## WORK INSTRUCTIONS
Write down exactly the lines of the records below, beginning with the first and ending with the line that includes "ring tip: (240, 62)".

## RECORDED INFORMATION
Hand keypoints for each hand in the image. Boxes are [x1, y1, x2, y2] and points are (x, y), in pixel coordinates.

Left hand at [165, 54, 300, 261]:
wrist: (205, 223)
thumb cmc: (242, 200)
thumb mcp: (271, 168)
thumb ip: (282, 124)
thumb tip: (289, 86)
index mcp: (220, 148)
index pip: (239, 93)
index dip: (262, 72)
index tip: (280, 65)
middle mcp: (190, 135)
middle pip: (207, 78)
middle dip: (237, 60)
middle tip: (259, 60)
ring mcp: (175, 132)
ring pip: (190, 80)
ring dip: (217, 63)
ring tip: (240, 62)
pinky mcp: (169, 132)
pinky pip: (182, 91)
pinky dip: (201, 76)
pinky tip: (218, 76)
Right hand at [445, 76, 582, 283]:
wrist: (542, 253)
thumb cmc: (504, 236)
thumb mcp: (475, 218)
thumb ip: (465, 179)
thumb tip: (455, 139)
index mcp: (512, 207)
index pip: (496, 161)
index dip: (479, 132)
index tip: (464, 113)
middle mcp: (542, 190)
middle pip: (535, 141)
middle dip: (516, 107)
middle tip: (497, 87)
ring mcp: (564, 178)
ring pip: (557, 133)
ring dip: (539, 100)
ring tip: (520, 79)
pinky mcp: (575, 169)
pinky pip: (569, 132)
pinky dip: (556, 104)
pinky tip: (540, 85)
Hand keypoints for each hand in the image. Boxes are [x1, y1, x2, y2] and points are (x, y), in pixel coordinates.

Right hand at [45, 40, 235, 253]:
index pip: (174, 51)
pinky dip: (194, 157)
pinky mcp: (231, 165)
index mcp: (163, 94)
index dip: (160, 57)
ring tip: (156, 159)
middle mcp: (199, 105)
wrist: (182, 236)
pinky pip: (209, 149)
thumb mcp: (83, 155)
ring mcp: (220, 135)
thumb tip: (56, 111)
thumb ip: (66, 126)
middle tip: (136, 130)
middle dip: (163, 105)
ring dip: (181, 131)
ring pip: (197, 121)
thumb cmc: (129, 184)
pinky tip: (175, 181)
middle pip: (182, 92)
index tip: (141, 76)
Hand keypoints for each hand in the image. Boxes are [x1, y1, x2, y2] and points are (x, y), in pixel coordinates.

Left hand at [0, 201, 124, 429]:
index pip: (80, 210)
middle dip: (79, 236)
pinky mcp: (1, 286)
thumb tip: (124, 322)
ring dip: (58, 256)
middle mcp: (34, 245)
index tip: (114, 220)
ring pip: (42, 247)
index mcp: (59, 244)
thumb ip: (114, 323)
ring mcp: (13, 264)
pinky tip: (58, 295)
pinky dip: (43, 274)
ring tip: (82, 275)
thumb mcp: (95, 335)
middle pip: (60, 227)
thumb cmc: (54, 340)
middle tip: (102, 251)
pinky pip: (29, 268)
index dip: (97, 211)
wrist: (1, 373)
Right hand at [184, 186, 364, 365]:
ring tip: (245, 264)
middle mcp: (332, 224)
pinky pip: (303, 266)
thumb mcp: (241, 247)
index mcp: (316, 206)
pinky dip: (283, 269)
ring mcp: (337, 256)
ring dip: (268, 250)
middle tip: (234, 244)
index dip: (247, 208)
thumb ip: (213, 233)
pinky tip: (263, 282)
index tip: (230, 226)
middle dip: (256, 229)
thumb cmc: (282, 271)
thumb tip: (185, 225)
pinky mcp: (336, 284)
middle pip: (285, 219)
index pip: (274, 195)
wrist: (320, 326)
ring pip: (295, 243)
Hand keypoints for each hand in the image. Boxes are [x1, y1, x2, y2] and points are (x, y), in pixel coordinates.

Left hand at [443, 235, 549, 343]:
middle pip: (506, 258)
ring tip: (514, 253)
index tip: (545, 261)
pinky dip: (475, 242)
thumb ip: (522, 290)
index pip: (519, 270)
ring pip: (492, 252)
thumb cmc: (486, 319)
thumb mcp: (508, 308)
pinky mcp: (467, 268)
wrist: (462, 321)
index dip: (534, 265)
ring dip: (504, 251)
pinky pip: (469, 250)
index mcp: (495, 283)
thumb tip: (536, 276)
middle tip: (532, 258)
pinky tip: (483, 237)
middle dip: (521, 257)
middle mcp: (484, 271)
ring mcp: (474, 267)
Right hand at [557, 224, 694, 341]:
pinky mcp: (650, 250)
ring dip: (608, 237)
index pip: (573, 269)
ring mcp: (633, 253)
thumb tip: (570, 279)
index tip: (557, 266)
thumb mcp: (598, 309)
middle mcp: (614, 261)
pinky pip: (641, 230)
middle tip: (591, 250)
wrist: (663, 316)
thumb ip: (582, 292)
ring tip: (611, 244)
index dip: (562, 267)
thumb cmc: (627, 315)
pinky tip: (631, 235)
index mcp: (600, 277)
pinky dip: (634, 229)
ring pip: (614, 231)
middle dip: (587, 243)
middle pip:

## EXERCISE SOLUTION
Hand keypoints for each hand in the image. Boxes are [x1, y1, x2, y2] and points are (x, y), in pixel coordinates.

Left hand at [165, 54, 300, 261]:
wrist: (205, 223)
thumb cmc: (242, 200)
thumb mcp: (271, 168)
thumb ip: (282, 124)
thumb tip: (289, 86)
index mcp: (220, 148)
index pip: (239, 93)
index dip: (262, 72)
index tip: (280, 65)
middle mcp: (190, 135)
middle pip: (207, 78)
middle dip: (237, 60)
middle tip: (259, 60)
ring mcp: (175, 132)
ring pip: (190, 80)
ring dip: (217, 63)
ring tip: (240, 62)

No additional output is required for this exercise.